Higher borrowing costs could slow the housing recovery. If 30-year mortgage rates climbed to 6.5 percent from 4.5 percent, a borrower who can now afford the monthly payment on a $200,000 loan would only be able to take on about $160,000 of debt when buying a property, forcing down sale prices.

It would be “bad -- both for affordability and for consumer confidence,” said Jed Kolko, chief economist for Trulia Inc., an online property-listing service.

Banks would have to write down securities on their books that are losing value and face capital shortfalls, according to MIT’s Johnson.

“The government wouldn’t have the cash to rescue the banks this time either,” Johnson said.

About half of the U.S. debt is held by foreign governments, central banks and other overseas investors, according to Treasury data.

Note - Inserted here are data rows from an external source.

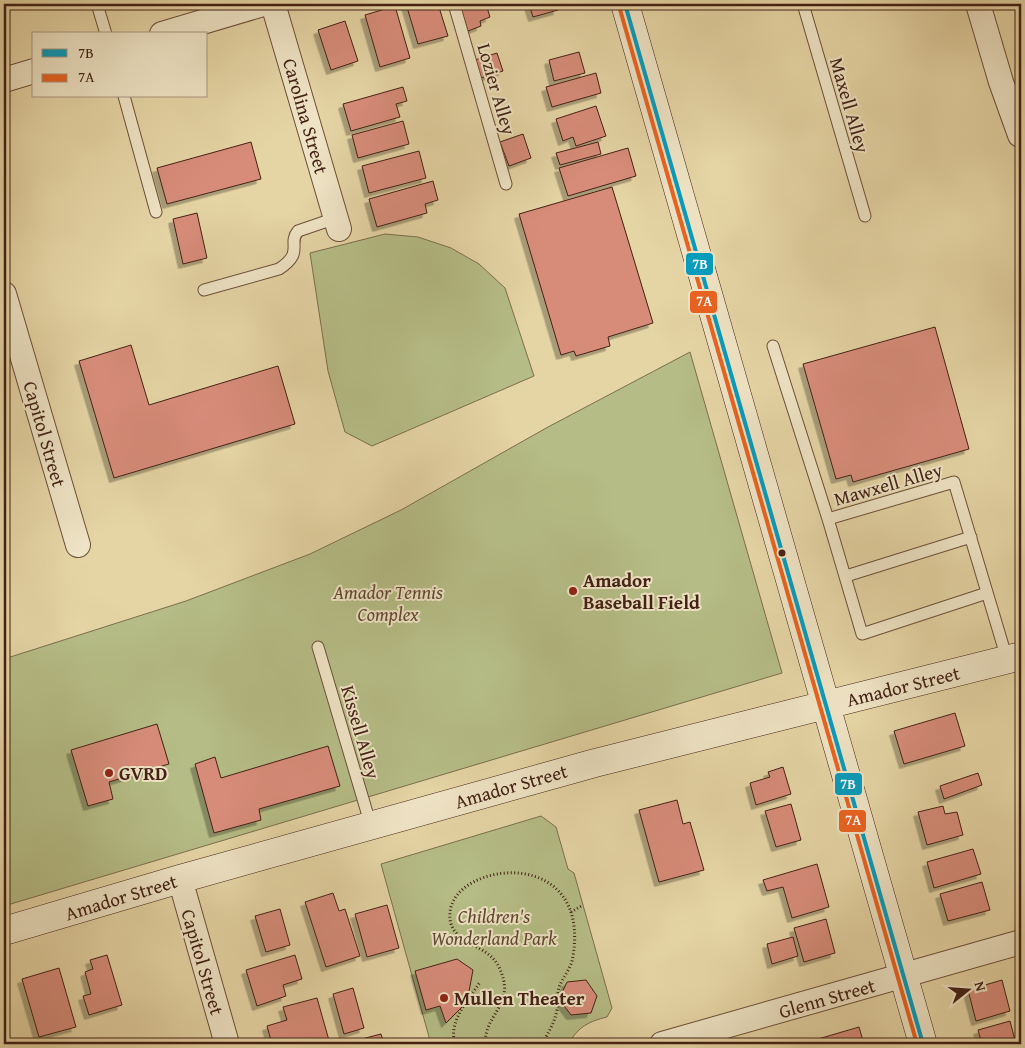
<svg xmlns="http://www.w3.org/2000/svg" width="1025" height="1048" font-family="'Gentium Book Plus',serif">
  <defs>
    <filter id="shadow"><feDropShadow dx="-4.5" dy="4.5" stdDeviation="0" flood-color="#0004"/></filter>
  </defs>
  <rect width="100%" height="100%" fill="#e5d4a4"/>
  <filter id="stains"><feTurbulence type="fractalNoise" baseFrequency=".004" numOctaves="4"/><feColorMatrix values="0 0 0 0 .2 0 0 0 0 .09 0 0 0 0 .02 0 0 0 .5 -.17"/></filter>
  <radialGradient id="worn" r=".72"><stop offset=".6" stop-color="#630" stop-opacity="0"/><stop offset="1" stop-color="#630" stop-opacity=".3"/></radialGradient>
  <path fill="#b5bc85" stroke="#7c6e4d" d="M 385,234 L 418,237 L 451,248 L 479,264 L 505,288 L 534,376 L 372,446 L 345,432 L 328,371 L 310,253 Z
    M 690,352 L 782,673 L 4,906 L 4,659 L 186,601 L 310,554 L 401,510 L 548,427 Z
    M 541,816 L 556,827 L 568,869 L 574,873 L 612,1008 L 607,1017 C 590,1021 577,1027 569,1044 L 431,1044 L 381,864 Z"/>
  <path fill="#d78c7a" stroke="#432115" filter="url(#shadow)" d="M 406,4 L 438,4 L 448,36 L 418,44 Z
    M 459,4 L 486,4 L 490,17 L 480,21 L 481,26 L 468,31 Z
    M 529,4 L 556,4 L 558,10 L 533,17 Z
    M 395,6 L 410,58 L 380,67 L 365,15 Z
    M 345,21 L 358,61 L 331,70 L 318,30 Z
    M 579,52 L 585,73 L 554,81 L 549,60 Z
    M 497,53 L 503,71 L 481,78 L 475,60 Z
    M 596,73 L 601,93 L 552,107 L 546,87 Z
    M 403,87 L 407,101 L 396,104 L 400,117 L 351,131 L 343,104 Z
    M 596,106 L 606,136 L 576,146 L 573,137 L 563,141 L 556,119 Z
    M 403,121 L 409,144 L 358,158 L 352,135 Z
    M 523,134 L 531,158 L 509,166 L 500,142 Z
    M 251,142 L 261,179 L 167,204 L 157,168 Z
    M 598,142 L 601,154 L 560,165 L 556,153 Z
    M 628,148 L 636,176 L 568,196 L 559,168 Z
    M 419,151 L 426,178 L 369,193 L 362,166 Z
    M 433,181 L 438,200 L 425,204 L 427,213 L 377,227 L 369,199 Z
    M 612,187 L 653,323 L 608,337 L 610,346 L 576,356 L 574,351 L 561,355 L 519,214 Z
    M 197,213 L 207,258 L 183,264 L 173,219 Z
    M 935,327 L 969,449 L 853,482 L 851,475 L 836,479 L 803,364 Z
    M 131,345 L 149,405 L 278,366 L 295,424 L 114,478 L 79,361 Z
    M 955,713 L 965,746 L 904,764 L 894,731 Z
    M 157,724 L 169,764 L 109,782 L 113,799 L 88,806 L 71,750 Z
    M 328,746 L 340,786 L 259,809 L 261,820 L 214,833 L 195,764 L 215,757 L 221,778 Z
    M 783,767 L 791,794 L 756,805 L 750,783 L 770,777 L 768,772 Z
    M 978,773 L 982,785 L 944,799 L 940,786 Z
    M 677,800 L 683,824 L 690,822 L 704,870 L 659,882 L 639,810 Z
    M 791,804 L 801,840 L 776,847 L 765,811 Z
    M 943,806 L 945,814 L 957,812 L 963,835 L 927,845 L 918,812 Z
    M 973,849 L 981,874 L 934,888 L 927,862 Z
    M 817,864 L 829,907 L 792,918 L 783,887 L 767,891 L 763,880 Z
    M 982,882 L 990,910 L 948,921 L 940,894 Z
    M 333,893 L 339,911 L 345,909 L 360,956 L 326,967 L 305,902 Z
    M 387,905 L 399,948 L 367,957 L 355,914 Z
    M 280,909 L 290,945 L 266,952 L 255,916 Z
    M 826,919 L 835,953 L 804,962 L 794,928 Z
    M 793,937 L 798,956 L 772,964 L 767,944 Z
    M 107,955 L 122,1005 L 89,1015 L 83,996 L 91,994 L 85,972 L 93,969 L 90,960 Z
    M 295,955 L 302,979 L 283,985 L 286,996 L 257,1006 L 246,970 Z
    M 457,959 L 473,970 L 467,1002 L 446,1023 L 440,1006 L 426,1010 L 415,971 Z
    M 59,968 L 76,1027 L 39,1037 L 22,979 Z
    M 586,980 L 597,996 L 591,1013 L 571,1015 L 559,999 L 567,982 Z
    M 1002,980 L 1010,1011 L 976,1021 L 968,990 Z
    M 353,988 L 364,1028 L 344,1034 L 333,994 Z
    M 317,998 L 330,1044 L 272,1044 L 267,1026 L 287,1020 L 283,1007 Z
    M 1010,1021 L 1016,1044 L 982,1044 L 978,1030 Z
    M 859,1027 L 864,1044 L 801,1044 Z
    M 381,1034 L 384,1044 L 355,1044 L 354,1041 Z"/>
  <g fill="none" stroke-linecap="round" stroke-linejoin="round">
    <defs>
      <path id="lane" d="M 97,4 L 106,34
        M 454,4 L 506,184
        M 803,4 L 865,216
        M 124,96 L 156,212
        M 204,290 L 279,269 C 305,252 287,244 298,231 L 336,218
        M 773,346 L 828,519 L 954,482 L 1007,659
        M 828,519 L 862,634 L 987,593
        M 846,576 L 971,537
        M 318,647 L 371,826"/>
      <path id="street" d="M 273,4 L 339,229
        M 978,4 L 1001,82 L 1020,135
        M 162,34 L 263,4
        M 4,80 L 34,71
        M 4,294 L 78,545
        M 180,879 L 227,1044
        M 662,1044 L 1021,942"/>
      <path id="secondary" d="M 625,4 L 923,1044
        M 4,931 L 180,879 L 595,763 L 1021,656"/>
    </defs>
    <use href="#lane" stroke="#6c4e39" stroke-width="13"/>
    <use href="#street" stroke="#6c4e39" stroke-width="26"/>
    <use href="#secondary" stroke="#432115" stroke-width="29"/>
    <path stroke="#432115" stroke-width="3" stroke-dasharray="1 2.5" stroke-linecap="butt" d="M 571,912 L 583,905
      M 455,1044 C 448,1021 468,1001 480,982
      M 485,1044 C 485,1012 517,1005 499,967 C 487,942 447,945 450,912 C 455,861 591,845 573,956 C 572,967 563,977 559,987 C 557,994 559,1003 557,1010 C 555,1022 548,1033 542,1044"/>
    <use href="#lane" stroke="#eee3c4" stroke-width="11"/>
    <use href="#street" stroke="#eee3c4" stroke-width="24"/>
    <use href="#secondary" stroke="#eee3c4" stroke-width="28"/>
    <defs>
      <path id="bus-1" d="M 625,4 L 923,1044"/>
      <path id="bus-2" d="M 619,6 L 917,1044"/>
    </defs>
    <use href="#bus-1" stroke="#eee3c4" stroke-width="8"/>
    <use href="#bus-2" stroke="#eee3c4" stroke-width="8"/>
    <use href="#bus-1" stroke="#079bbc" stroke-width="4"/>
    <use href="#bus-2" stroke="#e96221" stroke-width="4"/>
  </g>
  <circle fill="#432115" stroke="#eee3c4" stroke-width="2" cx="782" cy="553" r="4.5"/>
  <g fill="#8f2418" stroke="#eee3c4" stroke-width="2">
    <circle cx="573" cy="591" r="5"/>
    <circle cx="109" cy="773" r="5"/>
    <circle cx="444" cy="998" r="5"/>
  </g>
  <g text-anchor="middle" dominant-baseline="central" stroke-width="4" stroke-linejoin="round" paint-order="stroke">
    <g font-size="19" fill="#432115" stroke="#eee3c4">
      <text transform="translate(497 89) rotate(74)">Lozier Alley</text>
      <text transform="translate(850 105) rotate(74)">Maxell Alley</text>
      <text transform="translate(306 116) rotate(74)">Carolina Street</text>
      <text transform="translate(45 434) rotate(74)">Capitol Street</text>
      <text transform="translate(888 484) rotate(-16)">Mawxell Alley</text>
      <text transform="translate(903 686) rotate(-14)">Amador Street</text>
      <text transform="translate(361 732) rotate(74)">Kissell Alley</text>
      <text transform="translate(511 786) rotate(-16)">Amador Street</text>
      <text transform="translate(121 897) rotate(-17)">Amador Street</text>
      <text transform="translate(203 962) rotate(74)">Capitol Street</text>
      <text transform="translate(827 998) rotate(-16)">Glenn Street</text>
    </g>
    <g font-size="19" font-weight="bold" fill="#432115" stroke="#eee3c4" text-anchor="start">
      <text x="583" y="580">Amador<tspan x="583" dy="22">Baseball Field</tspan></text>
      <text x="119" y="773">GVRD</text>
      <text x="454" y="998">Mullen Theater</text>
    </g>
    <g font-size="19" font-style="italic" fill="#604831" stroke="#eee3c4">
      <text x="388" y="592">Amador Tennis<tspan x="388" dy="22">Complex</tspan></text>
      <text x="494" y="916">Children's<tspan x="494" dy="22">Wonderland Park</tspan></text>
    </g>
  </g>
  <g stroke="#eee3c4" stroke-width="2">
    <rect x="685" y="252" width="29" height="24" rx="5" fill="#079bbc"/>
    <rect x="689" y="290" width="29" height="24" rx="5" fill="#e96221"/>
    <rect x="834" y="772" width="29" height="24" rx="5" fill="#079bbc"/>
    <rect x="838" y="809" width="29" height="24" rx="5" fill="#e96221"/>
  </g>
  <g font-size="14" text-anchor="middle" font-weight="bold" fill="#fff">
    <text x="700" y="269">7B</text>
    <text x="704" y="306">7A</text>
    <text x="848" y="789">7B</text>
    <text x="853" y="825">7A</text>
  </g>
  <rect width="1025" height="1048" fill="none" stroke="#e5d4a4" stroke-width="20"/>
  <rect x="5" y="5" width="1015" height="1038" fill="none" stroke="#432115" stroke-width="2.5"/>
  <rect x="10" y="10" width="1005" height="1028" fill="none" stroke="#432115"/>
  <rect x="32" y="32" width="175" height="65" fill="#eee3c4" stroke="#aa957e"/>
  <rect x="42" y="49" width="25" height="8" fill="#079bbc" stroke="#aa957e"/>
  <text x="78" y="58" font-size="15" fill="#432115">7B</text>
  <rect x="42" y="74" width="25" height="8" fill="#e96221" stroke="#aa957e"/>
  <text x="78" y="82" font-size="15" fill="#432115">7A</text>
  <g transform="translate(968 990) rotate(73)" stroke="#eee3c4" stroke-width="4" paint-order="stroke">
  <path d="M0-4L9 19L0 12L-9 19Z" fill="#432115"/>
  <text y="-8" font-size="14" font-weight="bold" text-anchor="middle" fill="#432115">N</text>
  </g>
  <rect width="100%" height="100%" filter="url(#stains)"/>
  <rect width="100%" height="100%" fill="url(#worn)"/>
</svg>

A default would throw those holdings into question as well as the dollar’s status as the world’s reserve currency, Johnson said. During the 2011 debt-ceiling scare, foreign investors shunned Treasury auctions for about three months, according to data compiled by JPMorgan.

China, Japan

China is the largest holder of U.S. Treasuries, with $1.3 trillion in July, according to Treasury data. Japan follows with $1.1 trillion.

Even if Treasury prices aren’t affected by a default, the damage in other markets could be devastating. U.S. stocks fell 7 percent in one day when Congress rejected the government’s bank- rescue package in 2008, before passing it a few days later.

The market shocks would be enough to tip the U.S. back into recession and drag the world economy down, according to Desmond Lachman, a fellow at the Washington-based American Enterprise Institute. The event could prove to be the trigger that reverses a weak and fragile recovery, said William Cunningham, head of credit portfolios for the investment arm of Columbus, Ohio-based Nationwide Mutual Insurance Co. Lehman’s collapse was a similar spark, he said.

“Is this the straw among other things that tips an economy without drivers of growth back down into a negative spiral?” Cunningham said.